A Labour candidate in Britain has pulled out of the election race over using an anti-Semitic remark, the BBC reported on Friday.

Gideon Bull denied calling a Jewish councillor Shylock directly but admitted using the word during a private meeting, according to the report.

The Haringey councillor, who was standing in Clacton, Essex, said he did not realize the Shakespearean character was a Jew.

The Labour Party has not responded to Bull's resignation.

A complaint about his use of the term was made to the party in July.

Bull said it was "entirely false" that he had been referring to councillor Zena Brabazon.

"I used an analogy when referring to a housing decision being called in by backbenchers,” he argued.

"I was not referring to the councillor, who was not part of the call-in. When she politely informed me that this saying was offensive, I immediately apologized and explained that I did not know that Shylock was Jewish and I would never have mentioned Shylock if I had known this.
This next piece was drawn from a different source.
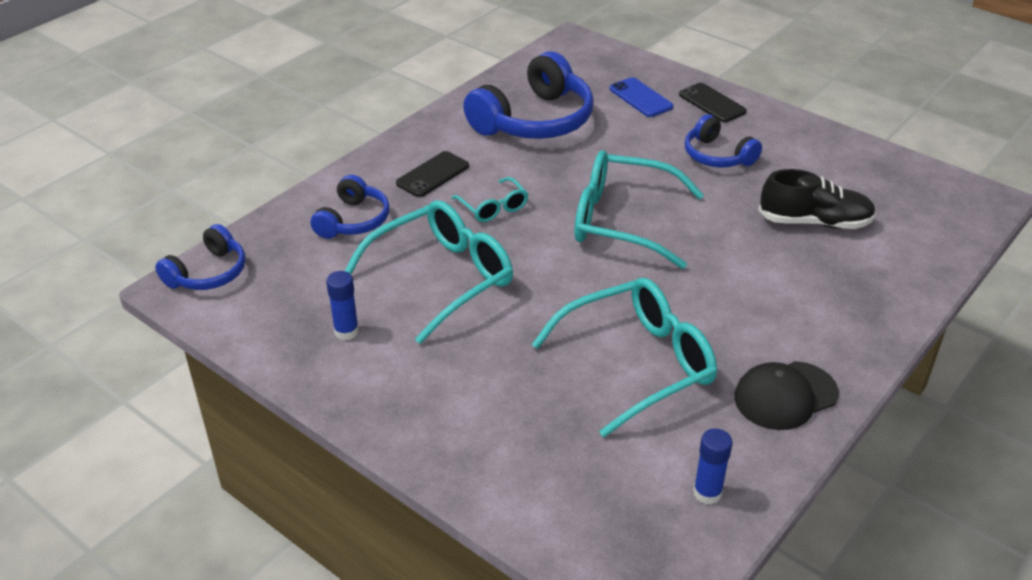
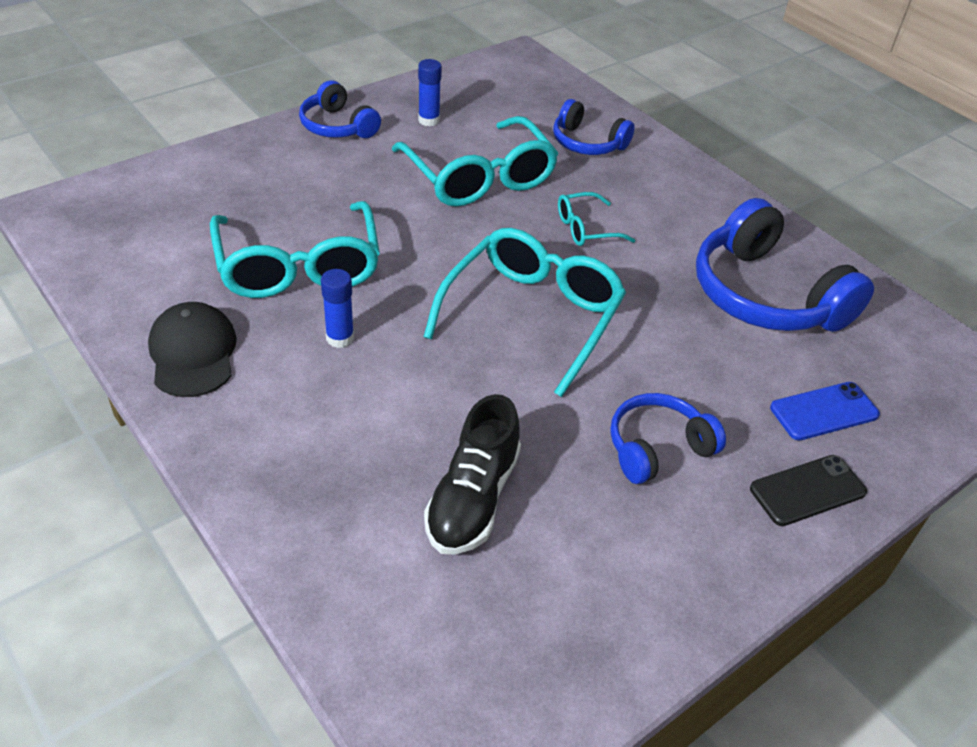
camera: 100 degrees right, 5 degrees up
(208, 273) = (534, 69): blue headphones -> blue headphones (337, 126)
(433, 175) = (657, 200): black phone -> none
(707, 493) = (120, 264): blue glue stick -> blue glue stick (340, 338)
I grew up in a working-class area in Ilford where this was a common saying, but I didn't know it was offensive," added Bull.

Shylock is depicted as a ruthless Jewish moneylender and principal antagonist in The Merchant of Venice.

Brabazon declined to comment, according to the BBC.

The Labour party has been plagued by anti-Semitism among its members. Dozens of Labour members have been suspended over their anti-Semitic statements in recent years.

On Thursday, Labour lawmaker Chris Williamson, a key ally of Labour leader Jeremy Corbyn, resigned amid criticism of him for downplaying the anti-Semitism in the party.

Allegations of anti-Semitism have also plagued Corbyn himself. The Labour leader insists he is not an anti-Semite.

(Arutz Sheva’s North American desk is keeping you updated until the start of Shabbat in New York. The time posted automatically on all Arutz Sheva articles, however, is Israeli time.)